**EXTRAIT À LIRE:**
○ ○ ○ ○ ○ ○ ○
Une des dernières grandes figures de la révolution cubaine s’est éteinte. Ramiro Valdés, ancien commandant et proche allié des frères Castro, est mort à 94 ans, a fait savoir le chef de l’État cubain, Miguel Díaz-Canel, sur le réseau social X. Ce dernier a salué en lui un « père » et loué son « dévouement exemplaire au service de la patrie ».
Né en 1932, Valdés avait participé à l’attaque avortée de la caserne Moncada, le 26 juillet 1953, aux côtés de Fidel Castro – action fondatrice du mouvement révolutionnaire. Il combattit ensuite dans la Sierra Maestra sous les ordres d’Ernesto « Che » Guevara avant la chute du dictateur Fulgencio Batista en 1958. Il était l’un des derniers survivants de cette épopée avec Raúl Castro, aujourd’hui âgé de 95 ans.
Artisan de l’appareil sécuritaire cubain
Au lendemain de la victoire, Ramiro Valdés occupa plusieurs postes stratégiques. Il fut à deux reprises ministre de l’Intérieur – charge qu’il exerça notamment durant les années 1960 – et exerça un mandat de vice-président du Conseil d’État. Il contribua à la mise en place du service de renseignement d’État, le G2, largement inspiré du modèle du KGB soviétique, instrument de surveillance et de répression de la dissidence. Il demeura un pilier du Parti communiste cubain, formation unique du pays.
Une disparition dans un contexte de réformes économiques
L’annonce de sa mort intervient alors que le Parti communiste vient d’approuver une série de mesures libérales inédites, la plus vaste réorganisation économique depuis la révolution. Le train de réformes prévoit une décentralisation accrue de l’économie d’État, l’extension du secteur privé, la libéralisation des importations et exportations sans intermédiation publique, ainsi que l’autorisation de banques privées et d’investissements des Cubains de l’étranger.
Miguel Díaz-Canel a rendu hommage à la « fidélité absolue » de Valdés envers « Fidel et Raúl », à ses camarades de lutte et au « programme de Moncada » dont il défendit la « juste essence ». Sa dépouille devrait être exposée au Panthéon des forces armées révolutionnaires à La Havane.
○ ○ ○ ○ ○ ○ ○
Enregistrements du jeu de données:
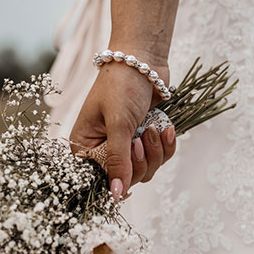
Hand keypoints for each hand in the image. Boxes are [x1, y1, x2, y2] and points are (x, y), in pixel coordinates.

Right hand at [70, 61, 176, 198]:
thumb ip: (118, 160)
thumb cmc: (121, 85)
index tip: (131, 156)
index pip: (100, 179)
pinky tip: (167, 129)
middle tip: (142, 137)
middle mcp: (103, 149)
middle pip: (126, 179)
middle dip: (141, 161)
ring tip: (155, 129)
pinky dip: (165, 146)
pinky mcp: (144, 140)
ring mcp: (125, 145)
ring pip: (145, 171)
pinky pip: (158, 158)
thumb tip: (115, 194)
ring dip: (155, 153)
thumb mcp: (118, 123)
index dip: (118, 177)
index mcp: (86, 146)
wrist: (142, 59)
○ ○ ○ ○ ○ ○ ○
**CONSIGNES D'EXERCICE:**
1. Reformulez sous forme de liste le paragraphe de l'extrait commençant par « Au lendemain de la victoire », en conservant ses faits principaux.
2. D'après l'extrait, sous les ordres de qui Ramiro Valdés combattit-il dans la Sierra Maestra ?
Ces données n'ont aucun lien avec l'extrait.

**RÉPONSES NUMÉROTÉES:**
1.
- Ministre de l'Intérieur à deux reprises, notamment durant les années 1960
- Vice-président du Conseil d'État pendant un mandat
- Contribution à la mise en place du G2, service de renseignement d'État inspiré du KGB soviétique, servant à surveiller et réprimer la dissidence
- Pilier du Parti communiste cubain, parti unique du pays

2. Sous les ordres d'Ernesto « Che » Guevara.